_Exercise prompt_.
Reproduce the following data line for line, with every character unchanged.
:: Dataset entries ::
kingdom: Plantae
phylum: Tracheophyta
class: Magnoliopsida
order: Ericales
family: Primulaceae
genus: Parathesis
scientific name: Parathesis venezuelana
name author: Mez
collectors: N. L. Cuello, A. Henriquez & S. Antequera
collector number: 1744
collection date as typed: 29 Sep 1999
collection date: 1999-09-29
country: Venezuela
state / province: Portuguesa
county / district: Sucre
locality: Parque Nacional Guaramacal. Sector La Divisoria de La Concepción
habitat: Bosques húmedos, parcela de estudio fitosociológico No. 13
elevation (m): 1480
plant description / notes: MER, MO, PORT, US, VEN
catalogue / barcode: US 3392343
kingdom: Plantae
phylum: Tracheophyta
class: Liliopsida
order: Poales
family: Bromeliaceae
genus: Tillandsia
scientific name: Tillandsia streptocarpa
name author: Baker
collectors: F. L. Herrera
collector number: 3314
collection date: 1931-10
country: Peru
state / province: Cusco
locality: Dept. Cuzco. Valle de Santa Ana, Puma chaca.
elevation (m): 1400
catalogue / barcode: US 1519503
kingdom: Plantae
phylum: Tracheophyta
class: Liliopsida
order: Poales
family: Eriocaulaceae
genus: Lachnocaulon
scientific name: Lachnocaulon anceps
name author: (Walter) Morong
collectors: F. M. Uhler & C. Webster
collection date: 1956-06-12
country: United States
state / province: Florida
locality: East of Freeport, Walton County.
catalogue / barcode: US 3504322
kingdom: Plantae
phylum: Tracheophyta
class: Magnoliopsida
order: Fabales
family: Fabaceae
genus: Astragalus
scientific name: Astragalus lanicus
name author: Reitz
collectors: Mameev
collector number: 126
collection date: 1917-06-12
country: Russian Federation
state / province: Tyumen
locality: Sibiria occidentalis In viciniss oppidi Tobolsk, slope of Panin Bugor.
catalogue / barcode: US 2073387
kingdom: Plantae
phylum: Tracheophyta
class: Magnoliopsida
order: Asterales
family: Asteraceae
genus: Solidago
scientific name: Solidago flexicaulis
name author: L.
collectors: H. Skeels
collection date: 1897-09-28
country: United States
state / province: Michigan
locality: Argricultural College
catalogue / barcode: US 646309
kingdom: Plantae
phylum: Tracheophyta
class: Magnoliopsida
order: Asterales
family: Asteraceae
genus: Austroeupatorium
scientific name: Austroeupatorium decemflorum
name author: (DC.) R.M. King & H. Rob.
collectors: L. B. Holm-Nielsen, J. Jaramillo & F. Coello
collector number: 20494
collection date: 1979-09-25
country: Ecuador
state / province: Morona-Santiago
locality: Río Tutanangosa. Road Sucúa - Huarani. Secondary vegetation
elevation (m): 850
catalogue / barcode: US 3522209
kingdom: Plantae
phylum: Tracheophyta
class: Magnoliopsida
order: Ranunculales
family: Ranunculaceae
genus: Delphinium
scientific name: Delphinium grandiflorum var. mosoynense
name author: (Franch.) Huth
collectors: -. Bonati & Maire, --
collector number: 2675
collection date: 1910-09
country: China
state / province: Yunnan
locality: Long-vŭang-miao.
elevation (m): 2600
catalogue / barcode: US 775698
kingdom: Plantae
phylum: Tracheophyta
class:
:::
_Expected answer_.
kingdom: Plantae
phylum: Tracheophyta
class: Magnoliopsida
order: Ericales
family: Primulaceae
genus: Parathesis
scientific name: Parathesis venezuelana
name author: Mez
collectors: N. L. Cuello, A. Henriquez & S. Antequera
collector number: 1744
collection date as typed: 29 Sep 1999
collection date: 1999-09-29
country: Venezuela
state / province: Portuguesa
county / district: Sucre
locality: Parque Nacional Guaramacal. Sector La Divisoria de La Concepción
habitat: Bosques húmedos, parcela de estudio fitosociológico No. 13
elevation (m): 1480
plant description / notes: MER, MO, PORT, US, VEN
catalogue / barcode: US 3392343
kingdom: Plantae
phylum: Tracheophyta
class: Liliopsida
order: Poales
family: Bromeliaceae
genus: Tillandsia
scientific name: Tillandsia streptocarpa
name author: Baker
collectors: F. L. Herrera
collector number: 3314
collection date: 1931-10
country: Peru
state / province: Cusco
locality: Dept. Cuzco. Valle de Santa Ana, Puma chaca.
elevation (m): 1400
catalogue / barcode: US 1519503
kingdom: Plantae
phylum: Tracheophyta
class: Liliopsida
order: Poales
family: Eriocaulaceae
genus: Lachnocaulon
scientific name: Lachnocaulon anceps
name author: (Walter) Morong
collectors: F. M. Uhler & C. Webster
collection date: 1956-06-12
country: United States
state / province: Florida
locality: East of Freeport, Walton County.
catalogue / barcode: US 3504322
kingdom: Plantae
phylum: Tracheophyta
class: Magnoliopsida
order: Fabales
family: Fabaceae
genus: Astragalus
scientific name: Astragalus lanicus
name author: Reitz
collectors: Mameev
collector number: 126
collection date: 1917-06-12
country: Russian Federation
state / province: Tyumen
locality: Sibiria occidentalis In viciniss oppidi Tobolsk, slope of Panin Bugor.
catalogue / barcode: US 2073387
kingdom: Plantae
phylum: Tracheophyta
class: Magnoliopsida
order: Asterales
family: Asteraceae
genus: Solidago
scientific name: Solidago flexicaulis
name author: L.
collectors: H. Skeels
collection date: 1897-09-28
country: United States
state / province: Michigan
locality: Argricultural College
catalogue / barcode: US 646309
kingdom: Plantae
phylum: Tracheophyta
class: Magnoliopsida
order: Asterales
family: Asteraceae
genus: Austroeupatorium
scientific name: Austroeupatorium decemflorum
name author: (DC.) R.M. King & H. Rob.
collectors: L. B. Holm-Nielsen, J. Jaramillo & F. Coello
collector number: 20494
collection date: 1979-09-25
country: Ecuador
state / province: Morona-Santiago
locality: Río Tutanangosa. Road Sucúa - Huarani. Secondary vegetation
elevation (m): 850
catalogue / barcode: US 3522209
kingdom: Plantae
phylum: Tracheophyta
class: Magnoliopsida
order: Ranunculales
family: Ranunculaceae
genus: Delphinium
scientific name: Delphinium grandiflorum var. mosoynense
name author: (Franch.) Huth
collectors: -. Bonati & Maire, --
collector number: 2675
collection date: 1910-09
country: China
state / province: Yunnan
locality: Long-vŭang-miao.
elevation (m): 2600
catalogue / barcode: US 775698
kingdom: Plantae
phylum: Tracheophyta
class:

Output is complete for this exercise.